3,200 out of 5,000,000,000.
So around 0.000064% of the LAION-5B data set.
This is obviously not intentional on the part of the LLM purveyors. They probably are kicking themselves at the nightmare PR storm in dealing with this, and how it could effectively lead to more actual legislation controlling them. If there’s one thing congressscritters love, it’s writing bad fucking laws to “protect the children.”
However, this paints a clear picture at how few guardrails are on these LLM’s at all, and how they do need legislation to keep them from doing this kind of dumb “move fast, break shit” ethos which almost always results in situations like these where they’re going “oopsies!” about the horrible shit they did to make this happen.
It should be clear that the profit motive and desire to “be the first” out the door with the technology has driven the people making these to make thoughtless short-term decisions of using straight pirated media for their model or not actually checking your data-set and ending up with your image generator being trained on child-porn.
So yeah, we need legislation to wrangle these fuckers into some semblance of doing due diligence in fucking anything they do, and it would be helpful if that legislation wasn’t spurred by dumb fucking “protect the children” horseshit that will result in a bad bill that hurts everybody, including children, like usual.
Also, personal opinion, but as someone who has messed with AI image generation, just based on many weird prompt outputs I’ve gotten, I kind of always suspected they were being trained on abusive material. If you couldn’t see it, honestly, you weren’t paying attention, but once again that’s personal opinion.

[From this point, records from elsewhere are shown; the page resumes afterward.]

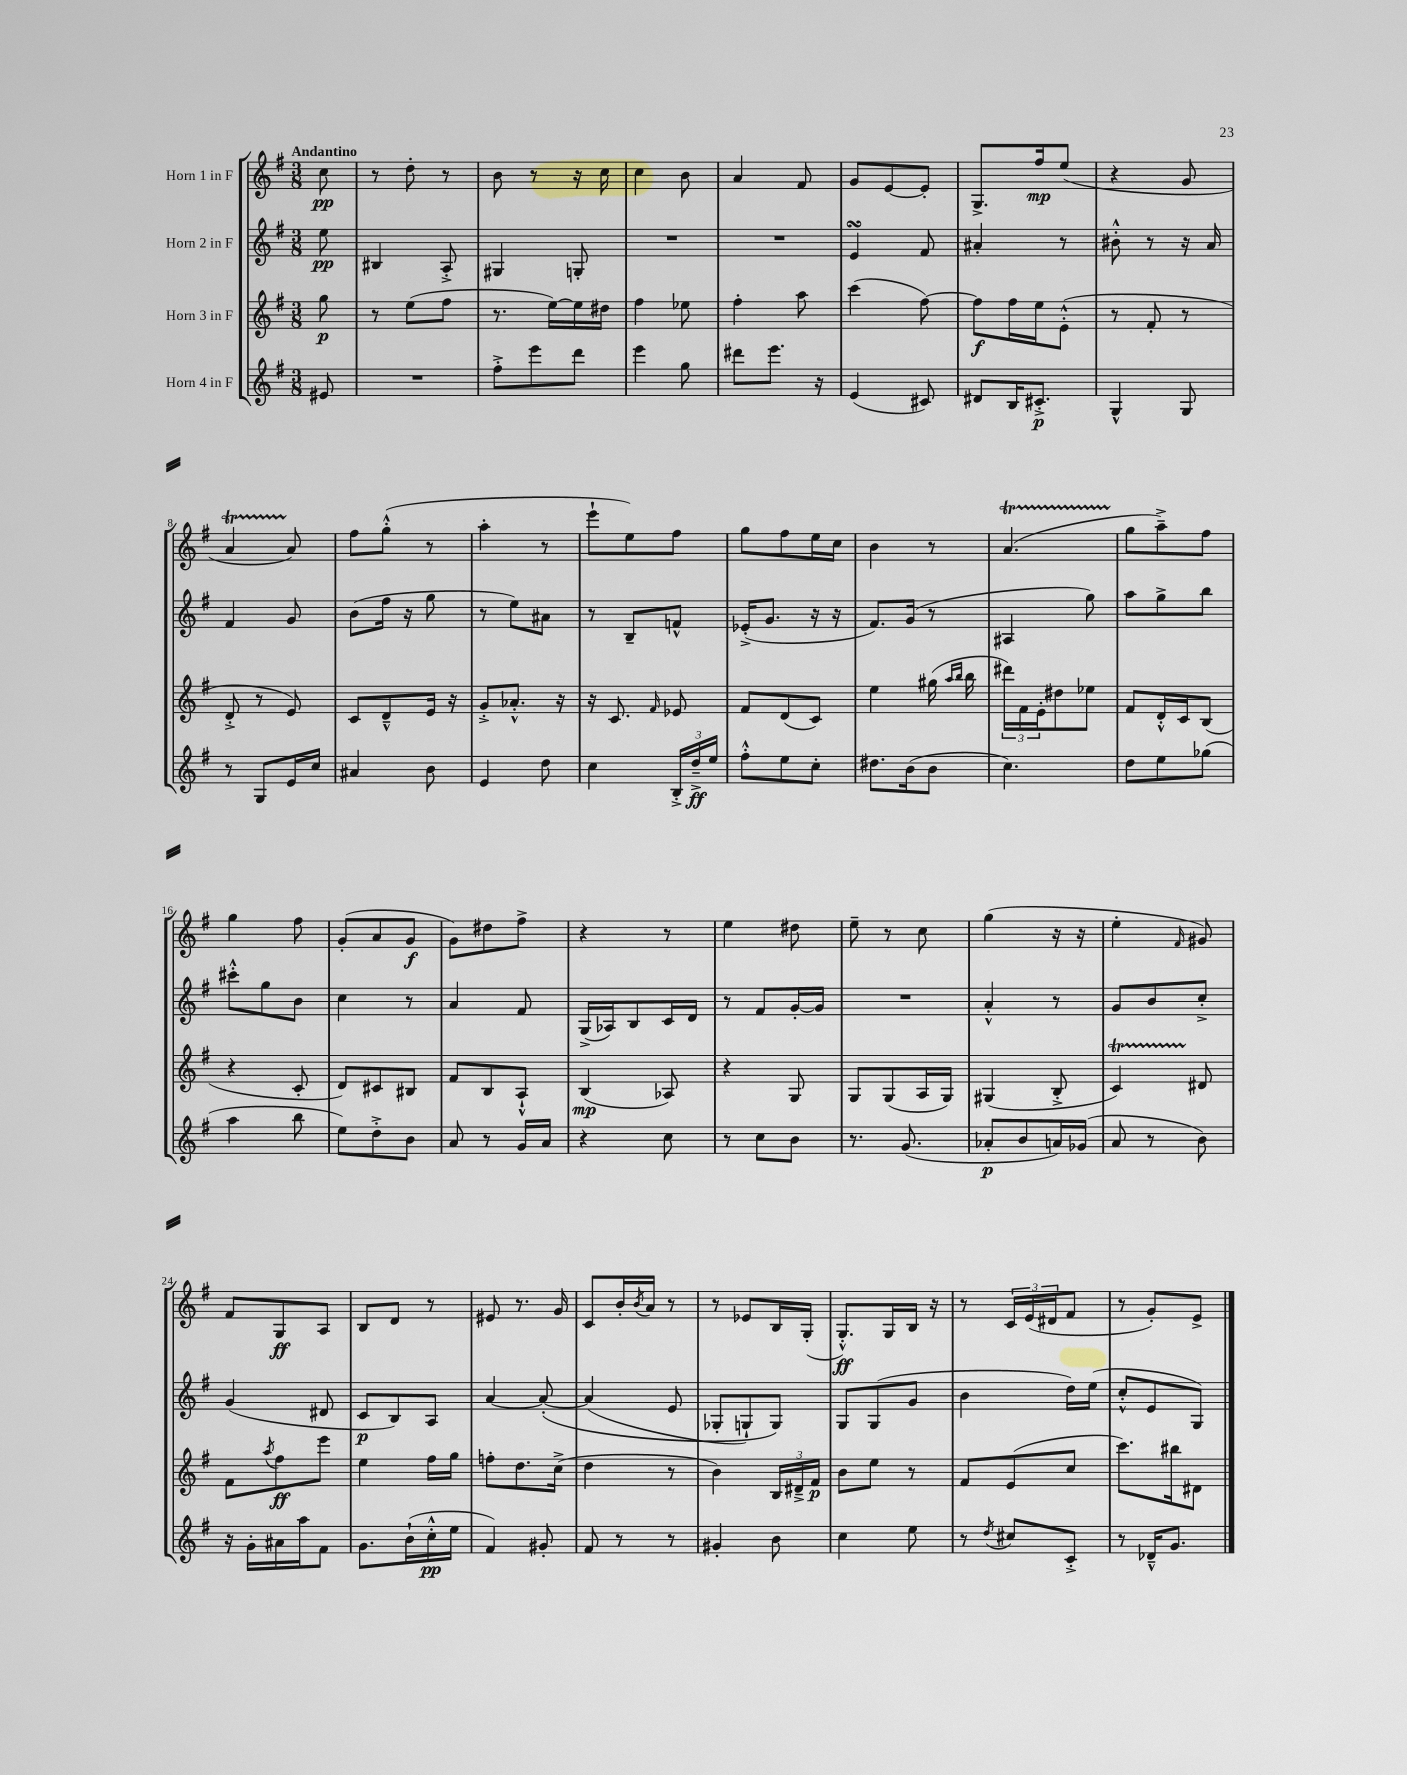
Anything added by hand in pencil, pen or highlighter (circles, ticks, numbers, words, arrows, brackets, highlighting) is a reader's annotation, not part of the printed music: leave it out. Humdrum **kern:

**kern	**kern	**kern	**kern
*staff4	*staff3	*staff2	*staff1
*clefG2	*clefG2	*clefG2	*clefG2
*k[f#]	*k[f#]	*k[f#]	*k[f#]
*M3/8	*M3/8	*M3/8	*M3/8
8e#/	8gg\	8ee\	8cc\
=	=	=	=
4.r	8r	4B#/	8r
.	(8ee\L	.	8dd'\
.	8ff#\J	8A'^/	8r
=	=	=	=
8ff#'^\L	8.r	4G#/	8b\
8eee\	.	.	8r
.	[16ee\LL)	.	.
8ddd\J	16ee\]	8G'/	16r
.	16dd#\JJ	.	16cc\
=	=	=	=
4eee\	4ff#\	4.r	4cc\
8gg\	8ee-\	.	8b\
=	=	=	=
8ddd#\L	4ff#'\	4.r	4a/
8.eee\J	.	.	.
.	8aa\	.	8f#/
16r	.	.	.
=	=	=	=
(4e/	(4ccc\	4e/	8g/L
.	.	.	[8e/
8c#/)	[8ff#\)	8f#/	8e'/]J
=	=	=	=
8d#/L	8ff#\]L	4a#'/	8.G^/L
16B/K	16ff#\L	.	.
8.c#'^/J	16ee\J	.	16ff#/k
.	(8e'^^\J	8r	(8ee/J
=	=	=	=
4G^^/	8r	8b#'^^\	4r
.	8f#'/	8r	.
8G/	8r	16r	8g/
.	.	16a/	.
=	=	=	=
8r	8d'^/	4f#/	4a/
8G/L	8r	.	.
16e/L	8e/)	8g/	8a/)
16cc/JJ	.	.	.
=	=	=	=
4a#/	8c/L	(8b\L	8ff#\L
.	8d~^^/	16ff#\Jk	(8gg'^^\J
.	.	16r	.
8b\	16e/Jk	8gg\	8r
.	16r	.	.
=	=	=	=
4e/	8g'^/L	8r	4aa'\
.	8.a-'^^/J	8ee\L)	.
8dd\	.	8a#\J	8r
.	16r	.	.
=	=	=	=
4cc\	16r	8r	8eee`\L
.	8.c/	.	.
.	.	8B~/L	8ee\)
.	16qqf#/	.	.
24B'^/LL	8e-/	8f^^/J	8ff#\J
24dd~^/	.	.	.
24ee/JJ	.	.	.
=	=	=	=
8ff#'^^\L	8f#/L	(16e-'^/LK	8gg\L
.	.	8.g/J	.
8ee\	(8d/	.	8ff#\
8cc'\J	8c/J)	16r	16ee\L
.	.	16r	16cc\JJ
=	=	=	=
8.dd#\L	4ee\	8.f#/L)	4b\
(16b\k	.	(16g/Jk	.
8b\J	(16gg#\	8r	8r
.	16qqaa/LL	.	.
.	16qqbb/JJ	.	.
.	16bb\	.	.
=	=	=	=
4.cc\)	24ddd#\LL)	4A#/	(4.a/
.	24f#\	.	.
.	24e'\J	.	.
.	8dd#\	.	.
.	8ee-\J	8gg\)	.
=	=	=	=
8dd\L	8f#/L	8aa\L	8gg\L
8ee\	16d'^^/L	8gg^\	8aa~^\)
.	16c/J	.	.
(8gg-\J	(8B/J	8bb\J	8ff#\J
=	=	=	=
4aa\	4r	8ccc#'^^\L	4gg\
.	.	8gg\	.
8bb\	8c'/	8b\J	8ff#\
=	=	=	=
8ee\L)	8d/L)	4cc\	(8g'/L
8dd'^\	8c#/	.	8a/
8b\J	8B#/J	8r	8g/J
=	=	=	=
8a/	8f#/L	4a/	8g\L)
8r	8B/	.	8dd#\
16g/LL	8A`^^/J	8f#/	8ff#^\J
16a/JJ	.	.	.
=	=	=	=
4r	(4B/	(16G^/LL	4r
.	.	16A-/J)	.
.	.	8B/	.
8cc\	8A-/)	16c/L	8r
.	.	16d/JJ	.
=	=	=	=
8r	4r	8r	4ee\
8cc\L	.	8f#/L	.
8b\J	8G/	[16g'/L	8dd#\
.	.	16g/]JJ	.
=	=	=	=
8.r	8G/L	4.r	8ee~\
.	(8G/	.	8r
(8.g/	.	.	.
.	16A/L	.	8cc\
.	16G/JJ)	.	.
=	=	=	=
8a-'/L	(4G#/	4a'^^/	(4gg\
8b/	.	.	.
16a/L)	8B'^/	8r	16r
(16g-/JJ	.	.	16r
=	=	=	=
8a/	4c/)	8g/L	4ee'\
8r	.	8b/	.
.	.	.	16qqf#/
8b\)	8d#/	8cc'^/J	8g#/)
=	=	=	=
16r	8f#\L	(4g/	8f#/L
16g'\LL	.	.	.
.	8qaa/	.	.
16a#\	8ff#\	.	8G/
16aa\J	.	.	.
8f#\J	8eee\J	8d#/	8A/J
=	=	=	=
8.g\L	4ee\	8c/L	8B/L
.	.	8B/)	8d/J
(16b`\L	.	.	.
16cc'^^\	16ff#\LL	8A/J	8r
16ee\JJ	16gg\JJ	.	.
=	=	=	=
4f#/)	8ff'\L	[4a/	8e#/
.	8.dd\	.	8.r
8g#'/	.	&(8a'/_	.
.	(16cc^\Jk	.	16g/
=	=	=	=
8f#/	4dd\	(4a/]	8c/L
8r	.	.	16b'/L
.	.	.	8qb/
.	.	.	16a/JJ
8r	8r	8e/	8r
=	=	=	=
4g#'/	4b\)	8G-'/L	8r
.	.	8G`/)	8e-/L
8b\	24B/LL	8G/J&)	16B/L
.	24d#~^/	.	.
.	.	.	(16G'/JJ
.	24f#/JJ	.	.
=	=	=	=
4cc\	8b\L	8G/L	8.G'^^/L)
.	8ee\J	(8G/	.
.	.	.	16G/L
8ee\	8r	8g/J	16B/JJ
.	.	.	16r
=	=	=	=
8r	8f#/L	4b\	8r
8qdd/	.	.	.
8cc#/L	(8e/	.	24c/LL
.	.	.	(24e/
.	.	.	24d#/J
8c'^/J	8cc/J	16dd\LL)	8f#/J
.	.	(16ee\JJ	.
=	=	=	=
8r	8.ccc\L)	8cc'^^/L	8r
16d-~^^/LK	.	8e/	8g'/L)
8.g/J	16bb#\k	.	.
.	8d#\J	8G/J)	8e^/J
==	==	==	==
*-	*-	*-	*-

This isn’t about LLMs, it’s image generation. And it’s also important to note that these are still just accusations, and anything child porn related is going to have a lot of angry people insisting that there are no shades of grey while disagreeing on where that supposed hard line actually lies.
Finally, the researcher behind this has stated that he opposes the existence of these AIs regardless of the child porn issue, so I have some dubiousness there as well.
But this is the internet, so let the angry arguments roll on I guess.
This all seems pretty incidental. Wake me up when you find some on purpose shit.
False headlines about this took no time at all.
One dataset found suspected images, comprising approximately 0% of examples. Out of a bajillion. And immediately called the cops. But the headline acts like “scientific proof all AIs are fueled by these images!!!” Which has been the fantasy peddled by people who know less than nothing about this technology, and god fucking dammit, we’re gonna be explaining this forever.
An AI does not need pictures of Shrek riding a unicycle, to combine the concept of “Shrek” and “unicycle.” Satisfying multiple arbitrary labels is kinda the whole point. The fact it can combine “child” and “porn” is never going to stop being a thing, unless you completely scrub all examples of both those unrelated concepts.
And even that might not work.
Y’all keep on using it though. You keep using Twitter. You willingly participate in the exploitation and suffering of others. You only care when it’s convenient or if it puts the spotlight on you.
I’m not even sure there’s a solution to this with international capitalism and nearly 10 billion humans.
With that many people existing and having access to such services there will always be enough people using such services to justify their existence.
I understand why you used the term “you” but I think that misunderstands how many different people with different reasoning for why they continue to use such things continue to do so.
As much as it might be cathartic to call other people out for it, in the end, it’s a little myopic.